CONSEGNE DELL'ESERCIZIO ->
[A] Duplica il passo del profilo dell'alpinista friulano Piussi che si apre con le parole contenenti "Una delle figure" e si chiude con "e sue guide.".
[B] Secondo il profilo dell'alpinista friulano Piussi, le seguenti affermazioni sono vere? Rispondi sì o no a ciascuna e riporta tra virgolette le parole del profilo che lo stabiliscono. (i) Piussi è nato nel 1935. (ii) Il lavoro di minatore gli permetteva di arrampicare anche lontano dalle zone di casa. (iii) Nel settembre 1955 compì con Bulfon la prima ripetizione della Via Lacedelli alla Cima Scotoni.
[C] Prosegui il profilo dell'alpinista friulano Piussi a partire dal punto in cui termina.

Una delle figure simbolo e uno dei miti dell'alpinismo friulano. Classe 1935, originario della Val Raccolana, dopo una dura infanzia di lavoro, si dedica inizialmente allo sci ed al salto con gli sci, dove ottiene anche buoni successi.
All'inizio degli anni 50 si avvicina all'alpinismo, una tradizione di famiglia possiamo dire, visto che il nonno Giuseppe e lo zio Osvaldo Pesamosca furono fra i pionieri dell'epoca d'oro di Kugy e sue guide.
Nell'allora dimenticato e "provinciale" panorama delle Giulie apre delle vie di polso (1954, parete N del Piccolo Mangart di Coritenza, 1955 pilastro E della Veunza). Il lavoro come minatore a Cave del Predil gli impedisce di scalare fuori dalle zone di casa e questo, per anni, fa sì che il suo nome sia quasi sconosciuto nonostante si possa già collocare ai livelli dei migliori dell'epoca. Bisogna anche ricordare la sua attività meritoria nell'ambito del neonato Soccorso Alpino di Cave del Predil.
La ribalta è del settembre 1955, quando con Bulfon, compie la prima ripetizione della Via Lacedelli alla Cima Scotoni, uno dei tracciati estremi. Sembra impossibile che degli sconosciuti friulani siano riusciti a passare sulla via più difficile delle Alpi.
Attorno alla salita si sono raccontati mille aneddoti, su come i cortinesi, gelosi della loro salita, abbiano rotto degli appigli per rendere più difficile il compito ai ripetitori o la leggenda sorta sulla piramide umana effettuata durante la prima salita.
Bisogna ricordare il clima dell'epoca, in cui ancora l'alpinismo occupava le pagine dei giornali e quando ancora aveva ragione chi, comunque e con ogni mezzo, raggiungeva la vetta. In questo contesto sicuramente Piussi fu uno dei fortissimi, abilissimo sia in libera (varie solitarie importanti come quella al Deye-Peters) sia in artificiale.

DATI ->

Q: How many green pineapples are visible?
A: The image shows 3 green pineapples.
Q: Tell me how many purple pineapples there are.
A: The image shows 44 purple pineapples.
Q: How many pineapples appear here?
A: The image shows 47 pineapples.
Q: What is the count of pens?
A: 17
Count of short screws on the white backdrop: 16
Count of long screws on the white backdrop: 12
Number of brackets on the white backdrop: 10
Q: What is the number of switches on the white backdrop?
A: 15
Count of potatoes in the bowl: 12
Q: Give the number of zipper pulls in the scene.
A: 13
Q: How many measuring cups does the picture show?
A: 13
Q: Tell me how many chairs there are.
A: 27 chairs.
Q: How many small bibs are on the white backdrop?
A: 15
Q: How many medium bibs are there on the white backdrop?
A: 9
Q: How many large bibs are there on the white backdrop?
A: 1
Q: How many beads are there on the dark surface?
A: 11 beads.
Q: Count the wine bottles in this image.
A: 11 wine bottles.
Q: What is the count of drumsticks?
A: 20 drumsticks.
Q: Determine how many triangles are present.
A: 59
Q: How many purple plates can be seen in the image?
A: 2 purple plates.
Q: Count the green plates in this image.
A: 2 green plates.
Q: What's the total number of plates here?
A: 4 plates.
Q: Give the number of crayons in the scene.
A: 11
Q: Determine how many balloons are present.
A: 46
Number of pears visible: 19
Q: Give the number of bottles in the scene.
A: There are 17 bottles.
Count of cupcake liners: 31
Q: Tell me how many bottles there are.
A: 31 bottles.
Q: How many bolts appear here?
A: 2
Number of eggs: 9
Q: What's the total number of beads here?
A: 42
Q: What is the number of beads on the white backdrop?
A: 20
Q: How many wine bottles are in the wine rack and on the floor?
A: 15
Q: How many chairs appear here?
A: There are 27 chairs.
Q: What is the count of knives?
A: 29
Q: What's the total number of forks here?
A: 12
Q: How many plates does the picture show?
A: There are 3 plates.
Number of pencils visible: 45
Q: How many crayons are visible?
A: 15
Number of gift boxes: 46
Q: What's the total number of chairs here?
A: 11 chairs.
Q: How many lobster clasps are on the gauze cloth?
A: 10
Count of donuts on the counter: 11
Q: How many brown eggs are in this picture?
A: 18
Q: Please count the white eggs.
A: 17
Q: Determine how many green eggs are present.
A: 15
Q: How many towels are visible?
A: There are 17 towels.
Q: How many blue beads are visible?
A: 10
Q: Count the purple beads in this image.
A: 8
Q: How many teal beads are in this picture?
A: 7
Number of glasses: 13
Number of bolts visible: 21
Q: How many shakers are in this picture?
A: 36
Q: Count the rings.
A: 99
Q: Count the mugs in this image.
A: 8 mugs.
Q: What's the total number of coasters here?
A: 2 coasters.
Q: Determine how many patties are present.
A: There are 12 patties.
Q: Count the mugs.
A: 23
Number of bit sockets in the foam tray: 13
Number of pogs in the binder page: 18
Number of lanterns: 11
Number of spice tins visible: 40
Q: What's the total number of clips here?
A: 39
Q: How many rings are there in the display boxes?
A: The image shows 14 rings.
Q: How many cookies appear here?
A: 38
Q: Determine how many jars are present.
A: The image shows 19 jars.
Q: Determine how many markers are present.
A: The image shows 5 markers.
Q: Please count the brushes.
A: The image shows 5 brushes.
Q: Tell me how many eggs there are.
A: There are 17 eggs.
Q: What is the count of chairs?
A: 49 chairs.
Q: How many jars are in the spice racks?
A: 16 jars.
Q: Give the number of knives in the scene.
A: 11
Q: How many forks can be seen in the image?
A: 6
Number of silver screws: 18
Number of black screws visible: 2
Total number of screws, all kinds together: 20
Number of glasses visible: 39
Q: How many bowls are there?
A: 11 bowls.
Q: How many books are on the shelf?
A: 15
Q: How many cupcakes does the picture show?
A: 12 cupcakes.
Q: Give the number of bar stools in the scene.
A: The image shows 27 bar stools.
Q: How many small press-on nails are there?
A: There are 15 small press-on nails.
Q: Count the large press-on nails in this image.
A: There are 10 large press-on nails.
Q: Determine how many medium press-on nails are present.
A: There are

I RISULTATI ->
[A]
Una delle figure simbolo e uno dei miti dell'alpinismo friulano. Classe 1935, originario della Val Raccolana, dopo una dura infanzia di lavoro, si dedica inizialmente allo sci ed al salto con gli sci, dove ottiene anche buoni successi.
All'inizio degli anni 50 si avvicina all'alpinismo, una tradizione di famiglia possiamo dire, visto che il nonno Giuseppe e lo zio Osvaldo Pesamosca furono fra i pionieri dell'epoca d'oro di Kugy e sue guide.

[B]
(i) Sì: «Classe 1935».
(ii) No: «Il lavoro come minatore a Cave del Predil gli impedisce di scalare fuori dalle zone di casa».
(iii) Sì: «La ribalta è del settembre 1955, quando con Bulfon, compie la prima ripetizione della Via Lacedelli alla Cima Scotoni».

[C]
La sua attività dolomitica finalmente lo consacra. La direttissima alla Sud della Torre Trieste, del 1959 con Giorgio Redaelli, può essere considerata una pietra miliare dell'arrampicata di quegli anni. Una salita che richiese sicuramente la più grande resistenza fisica ed il più grande coraggio.
Gli exploit si susseguono: nel 1961 si spinge addirittura sulle Alpi Occidentali, partecipando alla famosa e polemica corsa, fra inglesi, francesi e italiani, sul Pilone Centrale del Freney. Nel 1963 un'altra salita col botto: l'ambitissima prima invernale della via Solleder al Civetta, che richiese uno sforzo sovraumano di quasi una settimana.
Gli anni sessanta vedono ancora altre sue scalate Dolomitiche nel settore del Civetta (Punta Tissi, 1965; spigolo della Cima Su Alto, 1967) con compagni di cordata d'eccezione come Sorgato, Anghileri o Mazeaud.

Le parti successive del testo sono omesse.